▸ REQUIREMENT
In the CMIP6 notebook, what URL is passed to `intake.open_esm_datastore`?

▸ SELECTION
════════════════
{
 "cells": [
  {
   "cell_type": "markdown",
   "metadata": {},
   "source": [
    "# Load CMIP6 Data with Intake ESM\n",
    "\n",
    "This notebook demonstrates how to access Google Cloud CMIP6 data using\n",
    "intake-esm.\n"
   ]
  },
  {
   "cell_type": "markdown",
   "metadata": {},
   "source": [
    "## Loading a catalog\n"
   ]
  },
  {
   "cell_type": "code",
   "execution_count": null,
   "metadata": {},
   "outputs": [],
   "source": [
    "import warnings\n",
    "\n",
    "warnings.filterwarnings(\"ignore\")\n",
    "import intake"
   ]
  },
  {
   "cell_type": "code",
   "execution_count": null,
   "metadata": {},
   "outputs": [],
   "source": [
    "url = \"https://storage.googleapis.com/cmip6/pangeo-cmip6.json\"\n",
    "col = intake.open_esm_datastore(url)\n",
    "col"
════════════════
▸ DATA RECORDS

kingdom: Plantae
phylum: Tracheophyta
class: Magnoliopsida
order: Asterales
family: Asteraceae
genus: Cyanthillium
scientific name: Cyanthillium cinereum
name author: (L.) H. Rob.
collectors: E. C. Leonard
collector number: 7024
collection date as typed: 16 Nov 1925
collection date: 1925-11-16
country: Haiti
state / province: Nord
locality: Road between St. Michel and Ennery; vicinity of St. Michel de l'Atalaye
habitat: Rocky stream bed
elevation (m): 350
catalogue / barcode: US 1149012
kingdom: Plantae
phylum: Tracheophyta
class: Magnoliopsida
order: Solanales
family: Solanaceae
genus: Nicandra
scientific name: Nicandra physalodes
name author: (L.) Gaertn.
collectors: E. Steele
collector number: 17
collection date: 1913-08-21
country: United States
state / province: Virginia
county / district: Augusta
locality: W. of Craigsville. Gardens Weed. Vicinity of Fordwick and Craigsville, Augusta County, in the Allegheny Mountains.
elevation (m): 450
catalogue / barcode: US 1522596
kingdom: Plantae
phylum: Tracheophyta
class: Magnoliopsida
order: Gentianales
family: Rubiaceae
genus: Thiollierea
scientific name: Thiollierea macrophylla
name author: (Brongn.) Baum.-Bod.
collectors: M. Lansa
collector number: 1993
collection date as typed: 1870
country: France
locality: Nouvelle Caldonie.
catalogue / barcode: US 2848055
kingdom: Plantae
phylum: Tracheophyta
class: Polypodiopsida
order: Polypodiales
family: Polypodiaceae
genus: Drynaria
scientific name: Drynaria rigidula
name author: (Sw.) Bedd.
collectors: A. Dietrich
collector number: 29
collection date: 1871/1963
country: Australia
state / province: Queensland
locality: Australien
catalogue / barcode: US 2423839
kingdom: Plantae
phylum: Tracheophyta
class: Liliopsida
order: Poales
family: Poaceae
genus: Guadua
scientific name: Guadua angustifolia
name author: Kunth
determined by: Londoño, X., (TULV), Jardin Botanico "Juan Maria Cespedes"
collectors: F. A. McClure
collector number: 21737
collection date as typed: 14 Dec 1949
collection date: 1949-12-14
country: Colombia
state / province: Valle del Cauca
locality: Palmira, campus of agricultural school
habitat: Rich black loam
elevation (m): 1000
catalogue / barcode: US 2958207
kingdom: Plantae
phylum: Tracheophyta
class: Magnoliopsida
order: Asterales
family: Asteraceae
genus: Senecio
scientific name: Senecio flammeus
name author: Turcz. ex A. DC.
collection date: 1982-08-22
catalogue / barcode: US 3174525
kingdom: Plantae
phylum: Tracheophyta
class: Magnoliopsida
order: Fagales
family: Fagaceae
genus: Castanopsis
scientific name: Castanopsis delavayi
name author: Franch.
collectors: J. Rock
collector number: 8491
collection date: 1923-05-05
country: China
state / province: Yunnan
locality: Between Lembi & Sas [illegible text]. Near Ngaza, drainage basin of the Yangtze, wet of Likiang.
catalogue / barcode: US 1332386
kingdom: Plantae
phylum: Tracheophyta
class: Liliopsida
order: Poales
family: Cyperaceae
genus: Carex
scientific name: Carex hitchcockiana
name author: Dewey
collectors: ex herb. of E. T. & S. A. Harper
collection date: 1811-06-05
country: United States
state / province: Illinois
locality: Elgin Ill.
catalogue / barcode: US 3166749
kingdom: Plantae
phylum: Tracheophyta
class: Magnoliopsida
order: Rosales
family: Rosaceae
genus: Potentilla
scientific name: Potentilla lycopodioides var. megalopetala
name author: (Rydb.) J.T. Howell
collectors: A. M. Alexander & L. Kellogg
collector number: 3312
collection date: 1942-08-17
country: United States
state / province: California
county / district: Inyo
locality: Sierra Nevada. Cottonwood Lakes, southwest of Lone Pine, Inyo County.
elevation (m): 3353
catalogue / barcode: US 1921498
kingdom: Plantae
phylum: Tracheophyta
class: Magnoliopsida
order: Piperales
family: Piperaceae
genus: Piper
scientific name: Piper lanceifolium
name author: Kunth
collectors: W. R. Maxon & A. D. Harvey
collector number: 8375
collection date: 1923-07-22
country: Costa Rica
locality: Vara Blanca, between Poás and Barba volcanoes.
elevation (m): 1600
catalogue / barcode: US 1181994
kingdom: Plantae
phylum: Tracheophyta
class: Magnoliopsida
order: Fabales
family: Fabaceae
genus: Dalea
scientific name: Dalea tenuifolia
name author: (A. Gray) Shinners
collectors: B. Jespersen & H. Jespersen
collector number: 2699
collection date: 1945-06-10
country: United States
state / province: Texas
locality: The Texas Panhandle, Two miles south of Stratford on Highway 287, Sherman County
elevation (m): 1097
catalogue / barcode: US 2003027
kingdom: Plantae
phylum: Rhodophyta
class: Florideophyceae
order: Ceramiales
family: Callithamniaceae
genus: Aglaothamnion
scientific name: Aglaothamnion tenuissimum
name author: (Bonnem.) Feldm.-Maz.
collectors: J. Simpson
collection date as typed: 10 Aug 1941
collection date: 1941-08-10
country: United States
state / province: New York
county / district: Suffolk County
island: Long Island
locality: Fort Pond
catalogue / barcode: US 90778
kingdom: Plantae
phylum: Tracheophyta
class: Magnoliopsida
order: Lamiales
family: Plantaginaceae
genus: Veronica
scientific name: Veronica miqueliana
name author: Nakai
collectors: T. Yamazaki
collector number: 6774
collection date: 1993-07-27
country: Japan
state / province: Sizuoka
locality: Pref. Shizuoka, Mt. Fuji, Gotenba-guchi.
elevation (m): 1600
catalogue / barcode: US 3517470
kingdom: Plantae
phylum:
════════════════
▸ FULL SOLUTION
https://storage.googleapis.com/cmip6/pangeo-cmip6.json